**SOURCE PASSAGE:**
-------

It turns out the reason that t1_ccd
is much faster than t1_pca
is because CCD updates were being skipped over very often (doesn't improve the objective). The reason for this is because of a small bug in the update to the diagonal entries of CCD updates. After fixing this, the CCD updates take equally long as PCA updates, but the objective improves much faster.
Julia v1.10 and soon-to-be Knockoffs.jl v1.1.8:
solve_s_graphical_group(
Symmetric(Σ), groups, group_reps, :maxent;
m = 5, verbose = true, inner_pca_iter=1,
inner_ccd_iter=1, outer_iter = 10
)
8999 representatives for 9132 variables, 9033 optimization variables
PCA optimization: 8999 variables
CCD optimization: 8999 diagonal variables
CCD optimization: 17 off-diagonal variables
Maxent initial obj = -130896.16543115964
Iter 1 (PCA): obj = -124299.86980415294, δ = 0.5286405884857434, t1 = 909.06, t2 = 264.1
pca_early_terminated = 9019
Iter 2 (CCD): obj = -118639.79956687437, δ = 0.495211713131239, t1 = 891.52, t2 = 260.2, t3 = 0.0
ccd_early_terminated = 9022
Iter 3 (PCA): obj = -114686.69186315064, δ = 0.45275292664408795, t1 = 1833.05, t2 = 546.13
pca_early_terminated = 9019
Iter 4 (CCD): obj = -112096.68739662363, δ = 0.32684850310884456, t1 = 1840.3, t2 = 546.12, t3 = 0.0
As reported by Jiaqi, there seems to be some significant performance regression for group knockoff solver.

-------

**WHAT YOU WILL DO:**
(A) In two sentences, summarize the Knockoffs.jl passage.
(B) Reproduce everything in the Knockoffs.jl passage from "8999 representatives for" down to "group knockoff solver.".
The listing is not needed for this work.

**DATA FOR ANALYSIS:**
-------

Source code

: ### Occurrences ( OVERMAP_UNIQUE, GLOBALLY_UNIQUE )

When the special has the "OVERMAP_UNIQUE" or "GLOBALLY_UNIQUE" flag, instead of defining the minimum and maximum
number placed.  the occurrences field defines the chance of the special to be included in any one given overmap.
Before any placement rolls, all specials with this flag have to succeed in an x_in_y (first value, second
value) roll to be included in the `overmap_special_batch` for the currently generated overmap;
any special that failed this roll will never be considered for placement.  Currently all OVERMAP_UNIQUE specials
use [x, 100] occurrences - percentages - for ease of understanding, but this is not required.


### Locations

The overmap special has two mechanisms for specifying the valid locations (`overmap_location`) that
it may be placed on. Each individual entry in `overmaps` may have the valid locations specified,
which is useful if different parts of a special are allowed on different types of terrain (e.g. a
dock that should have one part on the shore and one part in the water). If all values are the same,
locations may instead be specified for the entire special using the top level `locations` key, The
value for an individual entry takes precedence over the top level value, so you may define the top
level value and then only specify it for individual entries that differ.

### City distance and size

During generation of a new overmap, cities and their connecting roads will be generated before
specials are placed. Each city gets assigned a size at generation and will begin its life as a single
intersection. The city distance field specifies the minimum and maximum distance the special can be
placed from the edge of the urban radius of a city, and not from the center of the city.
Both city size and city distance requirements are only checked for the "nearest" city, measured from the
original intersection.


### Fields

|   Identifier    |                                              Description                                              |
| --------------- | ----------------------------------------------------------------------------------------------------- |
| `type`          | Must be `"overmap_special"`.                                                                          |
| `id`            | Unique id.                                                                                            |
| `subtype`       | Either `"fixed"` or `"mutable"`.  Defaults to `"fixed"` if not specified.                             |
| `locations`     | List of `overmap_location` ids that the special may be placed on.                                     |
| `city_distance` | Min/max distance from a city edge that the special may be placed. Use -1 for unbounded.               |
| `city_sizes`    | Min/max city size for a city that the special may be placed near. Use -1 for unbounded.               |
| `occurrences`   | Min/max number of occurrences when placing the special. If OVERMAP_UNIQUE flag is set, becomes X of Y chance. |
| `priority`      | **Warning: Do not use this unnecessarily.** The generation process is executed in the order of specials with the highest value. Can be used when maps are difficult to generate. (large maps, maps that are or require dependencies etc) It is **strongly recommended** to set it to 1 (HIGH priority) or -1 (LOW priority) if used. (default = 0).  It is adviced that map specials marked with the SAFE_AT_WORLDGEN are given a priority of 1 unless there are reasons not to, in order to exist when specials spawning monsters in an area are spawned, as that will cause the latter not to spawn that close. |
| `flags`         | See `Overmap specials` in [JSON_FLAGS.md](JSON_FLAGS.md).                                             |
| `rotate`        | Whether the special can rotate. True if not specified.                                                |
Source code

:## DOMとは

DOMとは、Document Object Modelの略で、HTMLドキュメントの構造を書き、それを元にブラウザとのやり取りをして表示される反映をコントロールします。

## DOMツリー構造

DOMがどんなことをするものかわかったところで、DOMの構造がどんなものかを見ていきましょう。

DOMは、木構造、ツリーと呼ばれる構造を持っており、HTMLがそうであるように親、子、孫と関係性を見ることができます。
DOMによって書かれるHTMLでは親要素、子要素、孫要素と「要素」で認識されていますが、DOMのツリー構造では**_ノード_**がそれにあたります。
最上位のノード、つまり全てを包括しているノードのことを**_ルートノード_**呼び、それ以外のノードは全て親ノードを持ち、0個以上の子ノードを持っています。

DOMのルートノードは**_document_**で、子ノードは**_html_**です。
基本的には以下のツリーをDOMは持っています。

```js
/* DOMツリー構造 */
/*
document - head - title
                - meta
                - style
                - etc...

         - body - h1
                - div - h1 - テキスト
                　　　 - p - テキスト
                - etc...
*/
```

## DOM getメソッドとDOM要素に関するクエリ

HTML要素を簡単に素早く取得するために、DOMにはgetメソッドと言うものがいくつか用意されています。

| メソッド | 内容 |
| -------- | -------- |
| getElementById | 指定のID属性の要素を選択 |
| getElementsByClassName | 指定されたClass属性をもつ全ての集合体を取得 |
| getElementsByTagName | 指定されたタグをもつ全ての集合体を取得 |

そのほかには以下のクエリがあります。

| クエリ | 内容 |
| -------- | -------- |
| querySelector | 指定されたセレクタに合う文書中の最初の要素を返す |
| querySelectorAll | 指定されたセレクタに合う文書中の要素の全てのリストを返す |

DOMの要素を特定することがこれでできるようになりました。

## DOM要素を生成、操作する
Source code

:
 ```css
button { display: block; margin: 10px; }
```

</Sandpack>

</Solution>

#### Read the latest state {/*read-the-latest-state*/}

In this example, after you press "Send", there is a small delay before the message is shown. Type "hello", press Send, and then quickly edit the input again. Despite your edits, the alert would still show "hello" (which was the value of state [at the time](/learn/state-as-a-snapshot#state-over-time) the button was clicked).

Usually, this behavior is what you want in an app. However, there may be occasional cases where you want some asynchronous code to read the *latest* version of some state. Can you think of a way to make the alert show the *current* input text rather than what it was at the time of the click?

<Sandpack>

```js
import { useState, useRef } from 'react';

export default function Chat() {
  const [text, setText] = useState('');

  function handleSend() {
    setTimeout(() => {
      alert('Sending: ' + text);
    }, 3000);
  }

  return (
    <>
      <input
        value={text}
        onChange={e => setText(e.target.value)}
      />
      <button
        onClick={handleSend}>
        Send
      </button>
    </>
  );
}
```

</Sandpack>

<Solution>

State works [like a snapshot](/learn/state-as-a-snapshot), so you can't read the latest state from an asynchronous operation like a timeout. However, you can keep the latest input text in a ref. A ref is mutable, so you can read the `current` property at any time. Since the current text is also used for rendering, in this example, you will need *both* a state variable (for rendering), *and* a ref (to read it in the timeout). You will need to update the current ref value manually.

-------

**SOLUTION LIST:**
(A) CCD updates had seemed much faster than PCA updates only because a small bug in the update to their diagonal entries caused them to be skipped very often. Once the bug was fixed, CCD updates take as long as PCA updates but improve the objective much faster, and the passage also notes Jiaqi's report of a significant performance regression in the group knockoff solver.

(B)
8999 representatives for 9132 variables, 9033 optimization variables
PCA optimization: 8999 variables
CCD optimization: 8999 diagonal variables
CCD optimization: 17 off-diagonal variables
Maxent initial obj = -130896.16543115964
Iter 1 (PCA): obj = -124299.86980415294, δ = 0.5286405884857434, t1 = 909.06, t2 = 264.1
pca_early_terminated = 9019
Iter 2 (CCD): obj = -118639.79956687437, δ = 0.495211713131239, t1 = 891.52, t2 = 260.2, t3 = 0.0
ccd_early_terminated = 9022
Iter 3 (PCA): obj = -114686.69186315064, δ = 0.45275292664408795, t1 = 1833.05, t2 = 546.13
pca_early_terminated = 9019
Iter 4 (CCD): obj = -112096.68739662363, δ = 0.32684850310884456, t1 = 1840.3, t2 = 546.12, t3 = 0.0
As reported by Jiaqi, there seems to be some significant performance regression for group knockoff solver.